=== Section Start ===

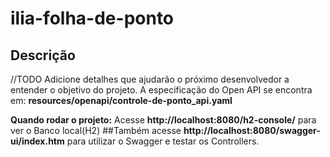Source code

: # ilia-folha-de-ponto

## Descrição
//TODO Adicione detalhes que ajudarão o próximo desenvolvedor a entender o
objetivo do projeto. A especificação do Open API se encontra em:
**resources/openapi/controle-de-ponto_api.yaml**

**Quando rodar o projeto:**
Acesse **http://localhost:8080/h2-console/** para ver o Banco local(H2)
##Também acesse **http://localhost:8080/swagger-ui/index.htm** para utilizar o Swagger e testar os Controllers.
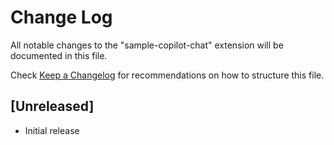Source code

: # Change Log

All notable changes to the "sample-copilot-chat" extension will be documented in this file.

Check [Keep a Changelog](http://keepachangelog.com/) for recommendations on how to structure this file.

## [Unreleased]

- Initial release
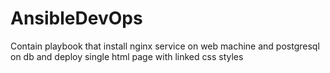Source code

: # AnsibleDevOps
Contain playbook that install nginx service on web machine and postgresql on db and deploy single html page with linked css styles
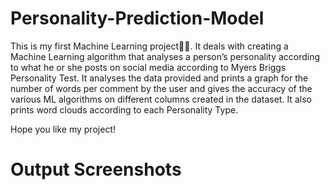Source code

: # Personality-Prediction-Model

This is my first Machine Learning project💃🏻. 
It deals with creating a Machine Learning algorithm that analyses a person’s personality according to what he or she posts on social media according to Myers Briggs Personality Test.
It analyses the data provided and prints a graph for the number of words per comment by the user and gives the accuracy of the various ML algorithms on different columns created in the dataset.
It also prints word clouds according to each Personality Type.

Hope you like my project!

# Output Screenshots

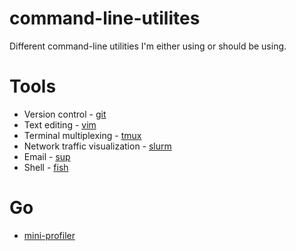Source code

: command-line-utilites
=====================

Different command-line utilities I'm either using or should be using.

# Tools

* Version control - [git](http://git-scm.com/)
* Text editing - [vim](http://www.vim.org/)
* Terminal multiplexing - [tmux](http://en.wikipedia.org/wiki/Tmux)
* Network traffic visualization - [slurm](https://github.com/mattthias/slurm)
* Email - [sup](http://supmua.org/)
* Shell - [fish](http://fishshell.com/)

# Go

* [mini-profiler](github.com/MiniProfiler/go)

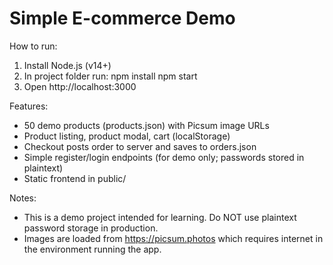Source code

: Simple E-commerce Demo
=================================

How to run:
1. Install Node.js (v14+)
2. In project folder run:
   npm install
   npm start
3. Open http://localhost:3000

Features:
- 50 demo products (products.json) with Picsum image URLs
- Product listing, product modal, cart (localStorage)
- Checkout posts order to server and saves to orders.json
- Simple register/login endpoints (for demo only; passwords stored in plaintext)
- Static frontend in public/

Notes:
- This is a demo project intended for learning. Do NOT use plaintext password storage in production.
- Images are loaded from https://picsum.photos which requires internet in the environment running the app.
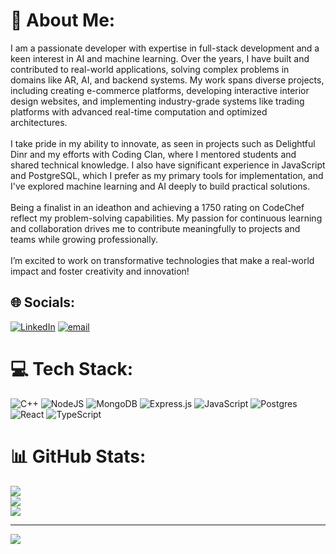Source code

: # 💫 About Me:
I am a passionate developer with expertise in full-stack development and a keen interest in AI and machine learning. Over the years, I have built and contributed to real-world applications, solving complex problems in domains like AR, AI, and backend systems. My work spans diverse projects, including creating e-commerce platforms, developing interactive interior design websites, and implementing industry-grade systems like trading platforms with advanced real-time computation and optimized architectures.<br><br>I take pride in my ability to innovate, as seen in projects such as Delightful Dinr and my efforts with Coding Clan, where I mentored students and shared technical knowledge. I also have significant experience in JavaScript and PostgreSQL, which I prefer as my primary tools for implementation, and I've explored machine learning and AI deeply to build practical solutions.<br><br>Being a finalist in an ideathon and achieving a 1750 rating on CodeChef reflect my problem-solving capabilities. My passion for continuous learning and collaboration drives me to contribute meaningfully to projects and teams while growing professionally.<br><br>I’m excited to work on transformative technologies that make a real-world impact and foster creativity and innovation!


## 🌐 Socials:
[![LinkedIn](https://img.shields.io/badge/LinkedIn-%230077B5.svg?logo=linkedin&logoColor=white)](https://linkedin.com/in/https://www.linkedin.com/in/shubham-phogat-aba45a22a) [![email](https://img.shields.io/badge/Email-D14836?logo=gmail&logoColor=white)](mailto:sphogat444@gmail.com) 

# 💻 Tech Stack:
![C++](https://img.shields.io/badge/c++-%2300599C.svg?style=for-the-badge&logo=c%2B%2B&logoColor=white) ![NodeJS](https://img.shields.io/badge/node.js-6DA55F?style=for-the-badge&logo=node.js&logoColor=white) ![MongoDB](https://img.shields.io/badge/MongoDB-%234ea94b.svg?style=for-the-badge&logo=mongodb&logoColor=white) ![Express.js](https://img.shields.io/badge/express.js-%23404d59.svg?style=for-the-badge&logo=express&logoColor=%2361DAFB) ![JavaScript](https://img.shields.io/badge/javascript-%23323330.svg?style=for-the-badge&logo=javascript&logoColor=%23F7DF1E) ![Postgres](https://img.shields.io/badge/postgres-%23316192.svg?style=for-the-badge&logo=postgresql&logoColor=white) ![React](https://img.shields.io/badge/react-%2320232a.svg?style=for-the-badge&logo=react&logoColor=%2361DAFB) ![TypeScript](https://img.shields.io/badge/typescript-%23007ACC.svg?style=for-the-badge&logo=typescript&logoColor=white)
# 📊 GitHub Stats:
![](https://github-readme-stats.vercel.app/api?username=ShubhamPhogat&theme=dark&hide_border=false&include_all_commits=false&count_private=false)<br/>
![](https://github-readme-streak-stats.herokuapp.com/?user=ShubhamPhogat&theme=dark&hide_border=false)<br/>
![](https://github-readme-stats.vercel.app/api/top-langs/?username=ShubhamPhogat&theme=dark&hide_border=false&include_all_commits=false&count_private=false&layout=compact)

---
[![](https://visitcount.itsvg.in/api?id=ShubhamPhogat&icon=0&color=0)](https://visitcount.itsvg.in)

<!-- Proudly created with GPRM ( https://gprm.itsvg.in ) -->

=== Section End ===

Exercise details
Copy out every line above where "projeto" is present.

Answer space
objetivo do projeto. A especificação do Open API se encontra em:
**Quando rodar o projeto:**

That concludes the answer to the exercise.